-- Begin --

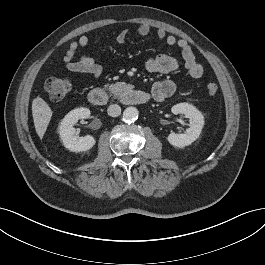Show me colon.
<instances>
[{
  "label": "colon",
  "instance_id": "1",
  "mask_svg": "<svg viewBox=\"0 0 265 265\" xmlns=\"http://www.w3.org/2000/svg\"><path fill=\"white\" fill-rule=\"evenodd\" d=\"M45 90L51 100L61 101L69 94L71 83L67 79L49 78L45 82ZM205 91L209 96H214L218 91V86L210 81L206 84Z\"/></svg>",
  "mask_w": 265,
  "mask_h": 265
}]
</instances>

-- End --

→ **To do**
Rewrite all of the data above, putting "Point out" in place of "Show me" and keeping everything else the same. Leave out the pictures.

→ **Answer to this problem**
Point out colon.
<instances>
[{
  "label": "colon",
  "instance_id": "1",
  "mask_svg": "<svg viewBox=\"0 0 265 265\" xmlns=\"http://www.w3.org/2000/svg\"><path fill=\"white\" fill-rule=\"evenodd\" d=\"M45 90L51 100L61 101L69 94L71 83L67 79L49 78L45 82ZM205 91L209 96H214L218 91V86L210 81L206 84Z\"/></svg>",
  "mask_w": 265,
  "mask_h": 265
}]
</instances>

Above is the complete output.